**Assigned task:**
Reproduce the project description from "1. lanes_generator.py: the" to "(circle + rectangle)", switching "cones" to "markers".

(Text segment)

The repository contains a custom implementation of this Binary Integer Optimization Algorithm.

Structure

The project is structured into three main modules:

  1. lanes_generator.py: the module is used to create random Formula One tracks with cones on each side
  2. boundary_detection.py: receives a given track and performs The Robust Lane Detection optimization (RLD) on it
  3. performance.py: used to check the behaviour of the algorithm on given tests (circle + rectangle)

Usage

lanes_generator.py creates a random track which can be saved by answering yes when prompted after running the module. The default save location is the shapes directory.

To run boundary_detection.py on a certain track, write in the terminal the index of the shape you would like to load (a numeric value, e.g. 0, for shape_0). The algorithm will compute the boundary and show it in a plot.

performance.py contains two test cases, one for a rectangle shaped lane and another for a circular lane. Choose between them when prompted. The program will create the shape and run the algoritm on it, also plotting the results at the end.

The Robust Lane Detection optimization

The algorithm provides a solution to real-time lane detection, in the context of the Formula Student Driverless racecar competition.

(End Text segment)
(Supplied entries)

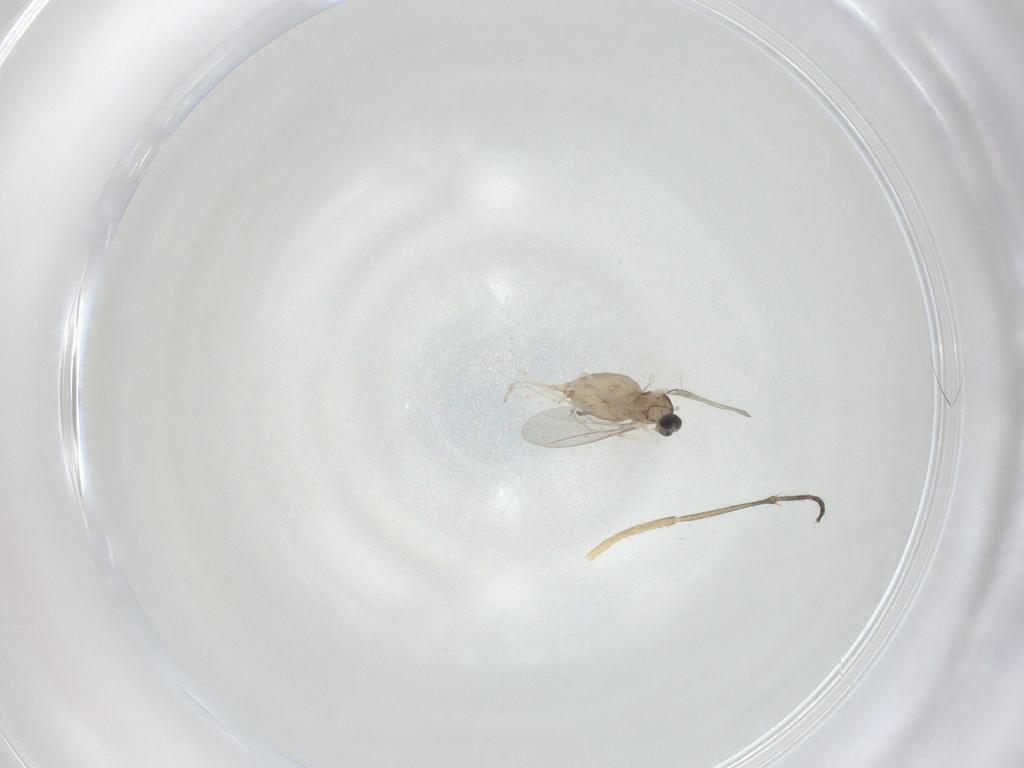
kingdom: Animalia
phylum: Arthropoda
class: Insecta
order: Diptera
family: Cecidomyiidae
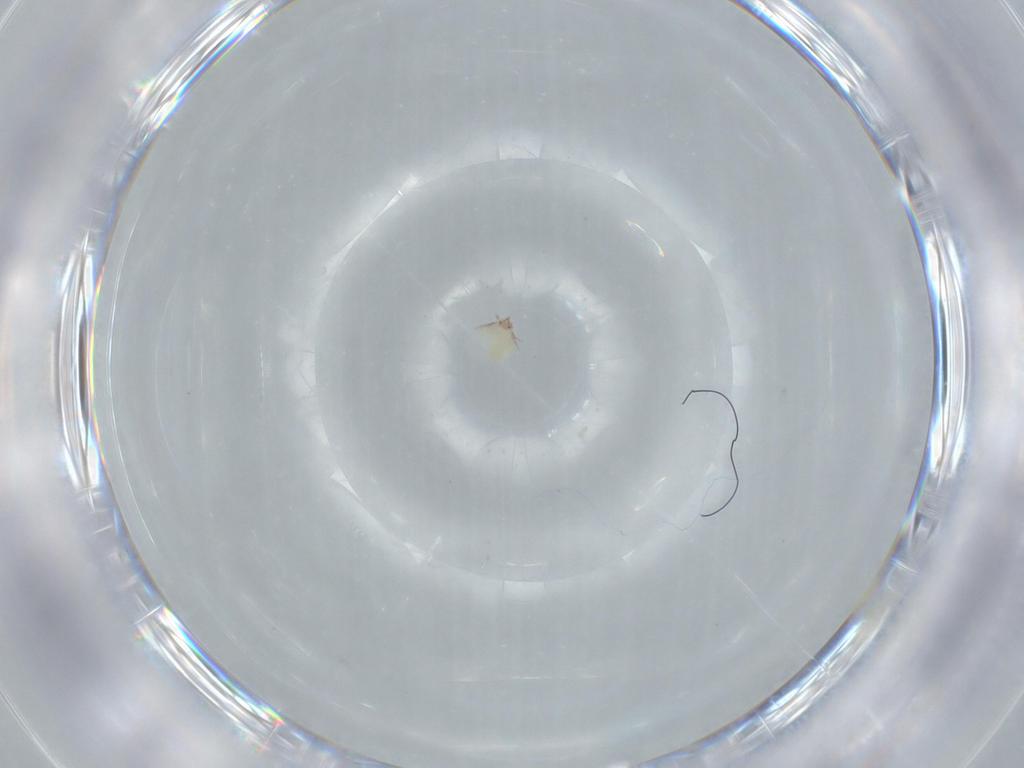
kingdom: Animalia
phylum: Arthropoda
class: Arachnida
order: Sarcoptiformes
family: Epidermoptidae
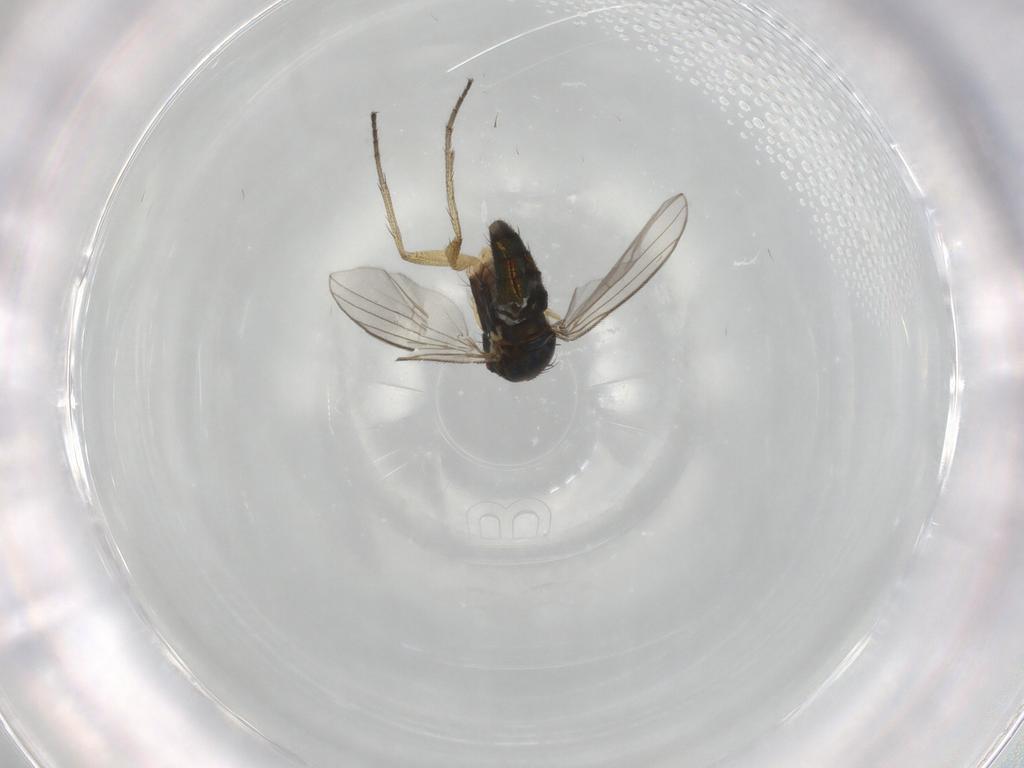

(End Supplied entries)

**Result of the task:**
1. lanes_generator.py: the module is used to create random Formula One tracks with markers on each side
  2. boundary_detection.py: receives a given track and performs The Robust Lane Detection optimization (RLD) on it
  3. performance.py: used to check the behaviour of the algorithm on given tests (circle + rectangle)